The fluctuations in the microwave background also tells us about the shape of the universe. Astronomers can predict how far apart the high points and low points of the microwave background should be from each other. (This distance has to do with how fast matter will flow into a low density region.) But how far apart with observe the high points and low points to be will depend on geometry. If the universe is flat, then angles are Euclidean (like one learns in a geometry class), but if the universe is saddle-shaped or shaped like a ball, the angles will be different. Astronomers have recently measured those angles. It is almost certain now that the universe is flat.
In order to determine the age and fate of the universe, we not only need to know the Hubble Constant, but the amount of gravity in the universe as well. The Hubble Law states that the farther away galaxies are from us, the faster they are moving away. Galaxies at the other end of the universe, are therefore moving away from us at a very large fraction of the speed of light. Will gravity be able to stop this expansion and pull the universe together? Asking this question is equivalent to asking, ``will a beam of light keep going on forever, or will be gravitationally forced to return to its starting point?'' In other words, is the universe a black hole?
One way of measuring how much gravity there is in the universe is to
look for deceleration over time. If there's alot of matter in the universe,
the galaxies would have been moving apart faster in the past. They would
therefore be slightly closer ( i.e., slightly brighter) than if they
were always moving away at the same speed. Very recently, this experiment
was done using Type Ia supernovae as standard candles.
The result of the experiment is that the universe is not slowing down. In fact, it's speed up. The universe used to be expanding slower than it is today! The universe is accelerating, as if something is pushing it apart. It appears that there is a Cosmological Constant!
This is most peculiar.

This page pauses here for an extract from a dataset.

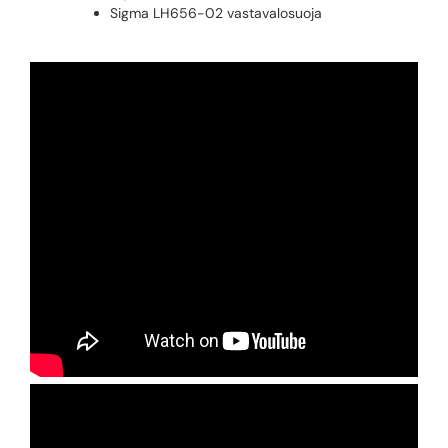
Sigma LH656-02 vastavalosuoja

We don't know what it is, but apparently the more
empty space there is in the universe, the more something is causing
the universe to expand. Right now, there's alot of empty space in the
universe, so this Dark Energy dominantes the universe. (It's
3 times more important than Dark Matter!) The Dark Energy does, however,
explain the problem with the globular cluster ages. Because the universe
was expanding more slowly in the past, it is older than we think. It's
age is 13.7 billion years.
What's causing the universe to expand? No one knows! There are many, many theories, none of which is satisfactory. (And many are not testable.)
If were to give a brief history of the universe (going backward in time), it would be like this. The Sun was born when the universe was 9 billion years old. Most galaxies were formed at time = 2 billion years. Our Milky Way just began to form at t = 400 million years. The microwave background that we see came from a time when the universe was only 100,000 years old. The helium in the universe was formed in the universe's first 3 minutes. Protons and neutrons formed in the first 0.00001 sec. Before that? Well, there is a theory that the universe underwent a BIG expansion, called inflation when it was only 10^(-34) seconds old. (In much less than a nanosecond, the universe expanded 10^30 times!) If that happened, then our universe is just part of a much bigger bubble of a universe. And that bubble might be just one of many other bubbles.